As sister Junauda has said, maybe we do need the grandmothers, the healers, listeners, forgivers and feelers. Trade soft words for threats. Grow gardens over rubble and gather singers for security. More health care and wealth care and community care. More sweetness in bed – Can you imagine leaders calling for these instead?

From a fertile soil —
We can sit under a mango tree with our enemies, still with space to smirk at a joke. From a juicy spirit, we pour from fullness rather than fear. We might even forgive them, if there was first friendship there.

From a fertile soil —
What if the gardens replaced all our courtrooms, Neighborhood Councils for judges, plants for the witnesses. Can disagreements be taken “outside – to the garden” and circles allowed space to be real and outspoken?

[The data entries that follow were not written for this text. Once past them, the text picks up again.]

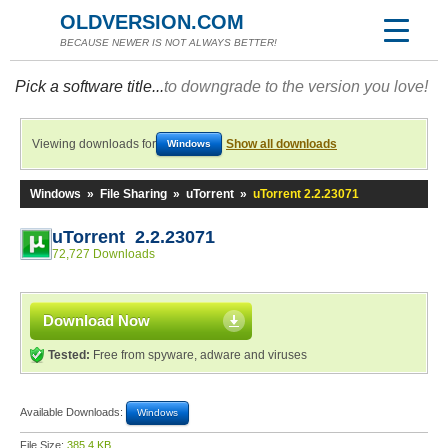
OLDVERSION.COM
BECAUSE NEWER IS NOT ALWAYS BETTER!
Pick a software title...
to downgrade to the version you love!
Viewing downloads for
Show all downloads
Windows
Windows
»
File Sharing
»
uTorrent
»
uTorrent 2.2.23071
uTorrent 2.2.23071
72,727 Downloads
Download Now
Tested:
Free from spyware, adware and viruses
Available Downloads:
Windows
File Size:
385.4 KB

Don’t over complicate this crisis. We are resilient plants, just right now in strife. We don’t need fancy policies, just those to support our basics of LIFE.

food. water. care.

For once, let justice start there.

Mini Sota makoce.
sage, chamomile, ginger.
sweetgrass, not tear gas.


About Ihotu Jennifer Ali
Ihotu Jennifer Ali is a traditional and Afrofuturist healer with a background in chiropractic medicine, trauma informed bodywork, and human rights research. She is a founding member of the Minnesota Healing Justice Network, author of Seven Portal Sky and The Everyday Sacred courses for BIPOC healers and allies, and writes on family justice topics for Evidence Based Birth. A graduate of Columbia University’s School of Public Health, Ihotu formerly conducted United Nations research on child rights in conflict zones and worked in the U.S. Congress in Washington D.C. Her private practice specializes in womb and generational health, reproductive justice, and Orisha and Celtic traditions based on her mixed race lineage.